After recounting Trump’s actual record on abortion, Second Gentleman Doug Emhoff correctly told MSNBC’s Jen Psaki, “Make no mistake, where he says I will be the protector of women, that is yet more lies and more gaslighting.”
Vance is the same, but more polished.
Lies are part of the process, of course. But specific lies are less important than the purpose they serve, which invariably involves disorientation, misdirection, and the creation of false heroes and villains.
So, in the course of gaslighting about climate change, Vance lied, “Donald Trump and I support clean air, clean water. We want the environment to be cleaner and safer,” when Trump’s environmental record showed exactly the opposite, fighting to roll back environmental protections on dozens of different fronts. He also marginalized the main issue he was being asked about, dismissing climate concerns as “weird science,” and went onto falsely paint Harris as the villain: “If we actually care about getting cleaner air and cleaner water, the best thing to do is to double down and invest in American workers and the American people. And unfortunately, Kamala Harris has done exactly the opposite.” In reality, Harris cast the deciding vote on the Inflation Reduction Act, which included the largest-ever investment in clean energy, resulting in a dramatic explosion of new investments, creating hundreds of thousands of new jobs in just the first two years.
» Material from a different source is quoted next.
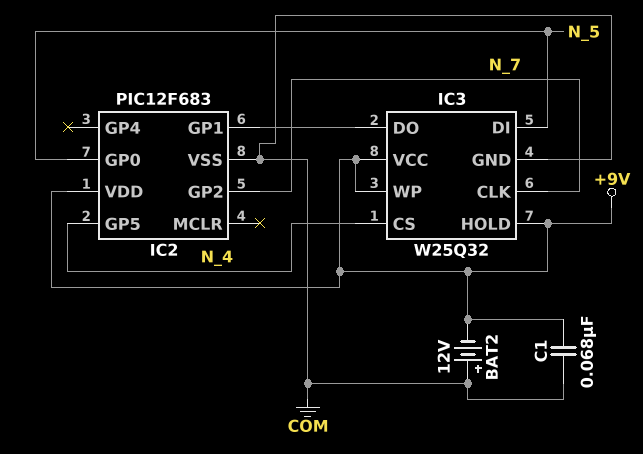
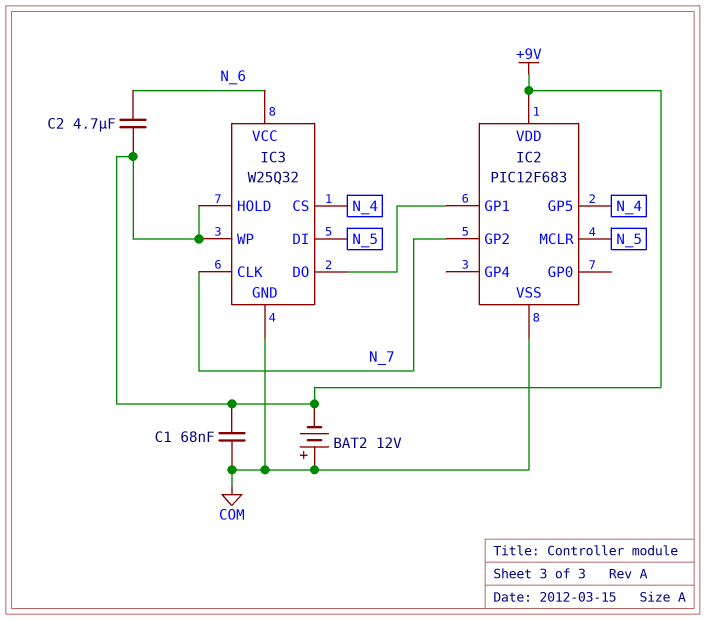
C2: none -> 4.7uF (+9V, N_6)
IC2 pin GP0: N_5 -> none
IC2 pin MCLR: none -> N_5
IC3 pin VCC: +9V -> N_6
While it’s important to recognize the specific lies involved in Vance’s non-answer to the question, it’s more important to recognize what he’s doing with these lies: erasing reality — both the original question and the real-world situation it came out of — and replacing it with a false reality, with phony heroes and demonized villains.
Throughout the first segment of the debate, Walz barely held his own with Vance, focused far too narrowly on trying to communicate facts, while Vance was spinning stories—most involving some degree of gaslighting. Walz was also hampered by his own genuine desire to seek solutions and work with anyone—themes he’s stressed since his first run for Congress almost 20 years ago. Vance disingenuously tried to feign a similar reasonableness, which neither his nor Trump’s record supports, and Walz’s genuine desire in this regard seemingly restrained him from vigorously calling Vance out for the first segment of the debate.
But things began to shift after the break, until Walz finally ended with his vigorous defense of democracy and push-back against Vance’s gaslighting about the 2020 election and the January 6 insurrection.
“This was a threat to our democracy,” Walz said. “And it manifested itself because of Donald Trump’s inability to say, he is still saying he didn’t lose the election. I would just ask that. Did he lose the 2020 election?
And Vance gaslighted, “Tim, I’m focused on the future. Did Kamala Harris censor Americans from speaking their mind in the wake of the 2020 COVID situation?”
“That is a damning… That is a damning non-answer.” Walz shot back. It was also a lie, of course. Harris didn’t censor Americans, but again, the specific lie is secondary to the gaslighting purpose that it serves: to erase actual reality and replace it with an imaginary one in which heroes and villains switch roles.
The exchange caught disinformation researcher Kate Starbird’s eye. “Wait. Calling bullshit is the REAL threat to democracy?” she wrote on Bluesky. “And not, like, using bullshit to try to overthrow democracy? Right.”
But she was mistaken. It wasn’t just using bullshit, it was gaslighting.
This is what ultimately led to Walz to put the bottom line question:
“So, America, I think you’ve got a really clear choice on this election of who’s going to honor that democracy and who’s going to honor Donald Trump.”